Even if an idea that a coworker proposes is truly impossible, it can still have value. In Edward de Bono’s book Practical Thinking, he writes about the value of intermediate impossibles. Sometimes unrealistic ideas are just a step on the path toward something that will work brilliantly. For example, you might design an impossible sign-up screen that magically knows the user’s name and email, and then realize later in a brainstorm that you don’t need either piece of information at all and still end up with a great user experience. De Bono calls this lateral thinking. As opposed to logical thinking, which requires a linear progression of true statements (just like most computer programs), lateral thinking allows and even encourages impossible ideas as middle steps, as they often help us get to a better end result.
The use of an Intermediate Impossible is completely contrary to ordinary logical thinking in which you have to be right at each stage.

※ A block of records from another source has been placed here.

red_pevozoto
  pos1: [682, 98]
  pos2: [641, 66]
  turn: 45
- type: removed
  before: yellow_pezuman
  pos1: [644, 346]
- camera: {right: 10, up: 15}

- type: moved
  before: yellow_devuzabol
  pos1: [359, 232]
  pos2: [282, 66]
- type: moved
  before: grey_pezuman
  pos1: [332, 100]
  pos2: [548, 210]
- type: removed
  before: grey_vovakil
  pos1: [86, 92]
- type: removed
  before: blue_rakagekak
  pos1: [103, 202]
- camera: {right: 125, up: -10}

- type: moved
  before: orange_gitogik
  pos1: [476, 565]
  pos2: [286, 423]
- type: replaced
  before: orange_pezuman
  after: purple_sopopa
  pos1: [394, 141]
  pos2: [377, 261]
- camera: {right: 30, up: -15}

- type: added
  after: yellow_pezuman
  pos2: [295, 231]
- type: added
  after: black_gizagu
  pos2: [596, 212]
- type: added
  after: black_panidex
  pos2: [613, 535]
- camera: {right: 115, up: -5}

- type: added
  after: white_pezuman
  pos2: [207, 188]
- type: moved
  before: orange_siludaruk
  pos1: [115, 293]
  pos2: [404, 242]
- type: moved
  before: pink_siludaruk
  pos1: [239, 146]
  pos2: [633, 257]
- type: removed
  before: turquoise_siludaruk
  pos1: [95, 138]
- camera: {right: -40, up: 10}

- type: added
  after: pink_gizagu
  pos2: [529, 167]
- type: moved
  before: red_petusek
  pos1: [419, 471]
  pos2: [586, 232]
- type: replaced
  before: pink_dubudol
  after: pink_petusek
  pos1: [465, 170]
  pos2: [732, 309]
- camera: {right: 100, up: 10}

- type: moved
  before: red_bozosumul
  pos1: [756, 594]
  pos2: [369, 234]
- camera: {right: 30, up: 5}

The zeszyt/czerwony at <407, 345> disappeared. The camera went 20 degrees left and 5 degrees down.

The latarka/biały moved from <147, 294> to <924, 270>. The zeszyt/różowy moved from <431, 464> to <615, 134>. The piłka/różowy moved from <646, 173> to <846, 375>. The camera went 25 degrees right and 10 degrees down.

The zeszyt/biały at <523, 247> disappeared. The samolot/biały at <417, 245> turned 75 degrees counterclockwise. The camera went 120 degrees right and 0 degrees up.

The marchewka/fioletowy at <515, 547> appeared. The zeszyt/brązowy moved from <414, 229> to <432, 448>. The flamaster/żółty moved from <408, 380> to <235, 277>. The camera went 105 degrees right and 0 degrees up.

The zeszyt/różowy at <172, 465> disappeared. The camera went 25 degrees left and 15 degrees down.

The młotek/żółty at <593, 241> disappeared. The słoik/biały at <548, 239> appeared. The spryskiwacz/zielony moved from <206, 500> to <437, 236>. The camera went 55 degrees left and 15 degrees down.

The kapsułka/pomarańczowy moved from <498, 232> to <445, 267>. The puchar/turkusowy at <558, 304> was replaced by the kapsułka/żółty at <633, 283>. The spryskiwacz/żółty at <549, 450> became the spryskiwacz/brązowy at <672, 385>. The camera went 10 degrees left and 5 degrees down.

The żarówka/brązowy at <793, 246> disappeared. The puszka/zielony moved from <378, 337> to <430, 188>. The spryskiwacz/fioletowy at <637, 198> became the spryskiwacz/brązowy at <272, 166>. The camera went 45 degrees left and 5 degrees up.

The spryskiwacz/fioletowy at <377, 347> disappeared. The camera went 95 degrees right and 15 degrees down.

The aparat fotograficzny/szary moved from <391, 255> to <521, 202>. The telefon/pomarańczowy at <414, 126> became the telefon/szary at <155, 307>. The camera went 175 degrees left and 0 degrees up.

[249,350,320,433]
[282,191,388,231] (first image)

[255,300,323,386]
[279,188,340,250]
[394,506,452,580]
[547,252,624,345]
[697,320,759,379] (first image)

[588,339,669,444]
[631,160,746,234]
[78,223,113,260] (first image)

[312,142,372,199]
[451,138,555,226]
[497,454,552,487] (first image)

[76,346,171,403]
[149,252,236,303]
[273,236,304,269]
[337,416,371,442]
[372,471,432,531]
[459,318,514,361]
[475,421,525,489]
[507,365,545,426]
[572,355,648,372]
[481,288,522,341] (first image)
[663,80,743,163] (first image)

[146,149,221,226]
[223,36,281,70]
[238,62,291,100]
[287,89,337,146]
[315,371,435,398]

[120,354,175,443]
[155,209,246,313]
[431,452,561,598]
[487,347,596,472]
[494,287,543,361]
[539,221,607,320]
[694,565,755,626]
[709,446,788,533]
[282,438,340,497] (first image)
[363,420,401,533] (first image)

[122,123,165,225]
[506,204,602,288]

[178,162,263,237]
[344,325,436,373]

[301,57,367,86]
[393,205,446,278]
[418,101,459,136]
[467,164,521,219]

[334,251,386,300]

It doesn’t matter if the Intermediate Impossible is right or absurd, it can nevertheless be used as a stepping stone to another idea that is right.
As software makers, we could all stand to be more open to the impossible, especially given that the technology we create must help solve wicked problems outside our screens, like climate change, transportation, and healthcare, problems that will require immense creativity and teamwork. To overcome what seem like impossible tasks, we first need to believe that there might be a way to do so.